Welcome to the full documentation for duallity — Levenshtein automata as lling-llang WFSTs.
This hub maps the corpus and suggests reading orders. The crate-root README is the
one-page overview; everything below goes deeper, from first-principles theory through the Rust
architecture, per-variant design, task-oriented guides, and the engineering/security envelope.
docs/
├── theory/ ← what a Levenshtein WFST is, and why (semirings, automata, composition, limits)
├── architecture/ ← how it is built (traits, state encoding, laziness, registries)
├── design/ ← one page per WFST variant (API + exact semantics + honest limits)
├── guides/ ← task-oriented usage (quickstart, choosing, composing, phonetics, tuning)
├── engineering/ ← safety, concurrency, testing
├── security/ ← threat model, hashing & collisions
├── references/ ← bibliography (with DOIs) + glossary
├── diagrams/ ← all diagram sources + rendered SVGs + the shared color legend
└── archive/ ← inherited research designs, retained verbatim, outside the shipped crate surface
| Section | Start here |
|---|---|
| Theory | theory/README — and the master notation table every other page uses |
| Architecture | architecture/README |
| Design (variants) | design/README — the variant selection matrix |
| Guides | guides/README — install + feature flags |
| Engineering | engineering/README |
| Security | security/README |
| References | bibliography · glossary |
| Diagrams | diagrams/README — catalog + color legend |
Newcomer (≈30 min) — understand the idea and run it:
- crate README
- theory/01 · Semirings and WFSTs
- theory/02 · Edit distance and Levenshtein automata
- guides/01 · Quickstart
- guides/02 · Choosing a variant
Implementer (≈2 h) — integrate or extend duallity:
- the Newcomer path, then
- theory/03 · The Levenshtein automaton as a transducer and theory/04 · Composition
- all of architecture/
- the design page(s) for the variant(s) you use
- guides/03 · Composing pipelines and guides/05 · Performance and tuning
- engineering/ and security/
Researcher (≈3 h) — the full theory and provenance:
- all of theory/ (01 → 07), including the complete correctness proofs
- references/bibliography
- the design pages for exact semantics
- theory/06 · WallBreaker and theory/07 · Regular-language limits
- Mathematics is GitHub-flavored MathJax. Inline math is a backtick span wrapped in dollar signs —
e.g.
$`\oplus`$renders$`\oplus`$— and display math is a fenced block whose info-string ismath. (A literal dollar character is written as an inline code span,`$`.) Every symbol is defined once in the master notation table; the glossary mirrors those renderings in prose.
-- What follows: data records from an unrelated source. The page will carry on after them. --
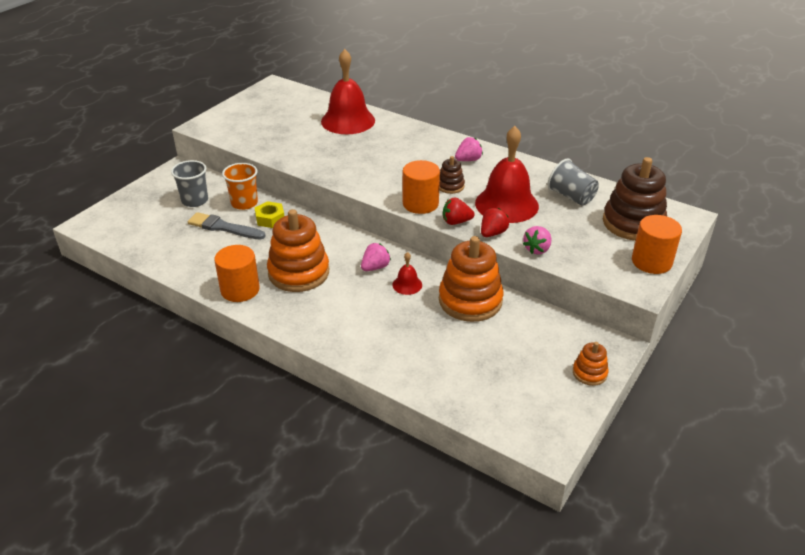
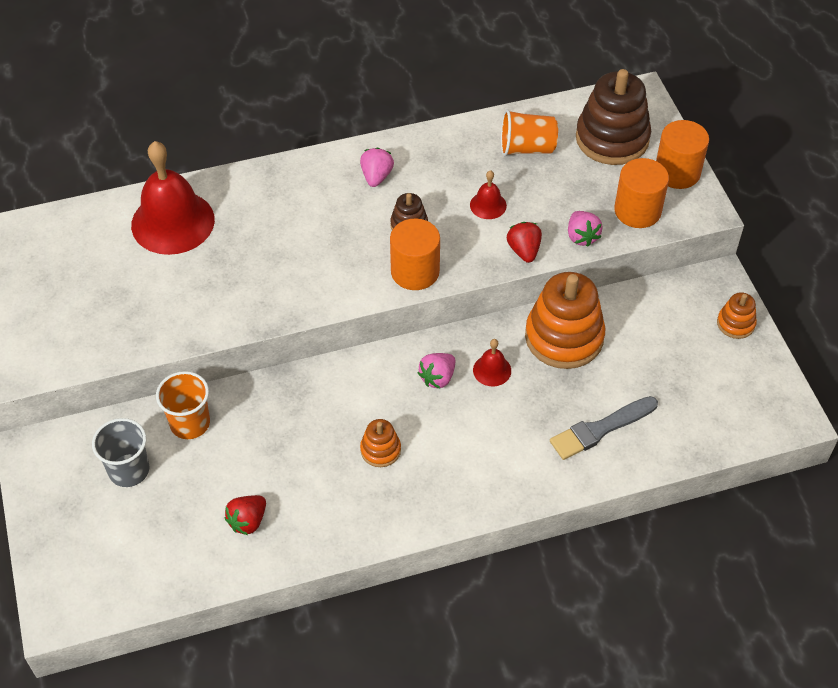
camera: 50 degrees left, 15 degrees up
(223, 227) = (220, 472): grey brush -> grey brush (600, 429)
(240, 290) = (358, 521): orange cylinder -> orange cylinder (637, 211)
(270, 219) = (250, 417): yellow nut -> none
(299, 273) = (380, 450): orange stacking toy -> orange stacking toy, size x0.49
(375, 267) = (437, 378): pink strawberry -> pink strawberry turned 135 degrees counterclockwise
(456, 222) = (476, 265): red strawberry -> red strawberry (248, 521)
(506, 204) = (488, 205): red bell -> red bell, size x0.45
(571, 197) = (526, 148): grey cup -> orange cup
These two files plus the diagram color legend are the three single sources of truth the rest of the corpus draws from. - Diagrams use one shared color legend: liblevenshtein = red-pink,
libdictenstein = green, duallity = blue, lling-llang = yellow, output = purple; query/input tape =
orange, dictionary/output tape = teal; match/substitute/insert/delete = green/red/blue/orange;
accepting = gold. Each is a committed source (PlantUML, D2, or Graphviz) plus a rendered SVG;
mathematical labels are typeset with PlantUML
<latex>where the illustration carries formulae. - ⚠ Honest limitations are flagged in the design pages where a variant departs from its ideal — e.g. the Rewrite WFST uses unconditional rules and the Pipeline builder does not itself compose or search. Nothing here over-promises.
The archive/ directory holds documentation inherited from an earlier project
(liblevenshtein-rust) describing a research FST + CFG + Neural text-normalization system. It sits
outside duallity's shipped crate surface and is retained verbatim, under its original banners, as
historical context — it is deliberately not rewritten to these conventions. The canonical, accurate
documentation of what duallity actually is and does is everything outside archive/. Where a
concept there maps onto real duallity code (the phonetic-regex→NFA→WFST pipeline; the regular-language
expressivity limits; tropical-semiring composition), it has been re-grounded in the canonical tree and
is cross-referenced from archive/README.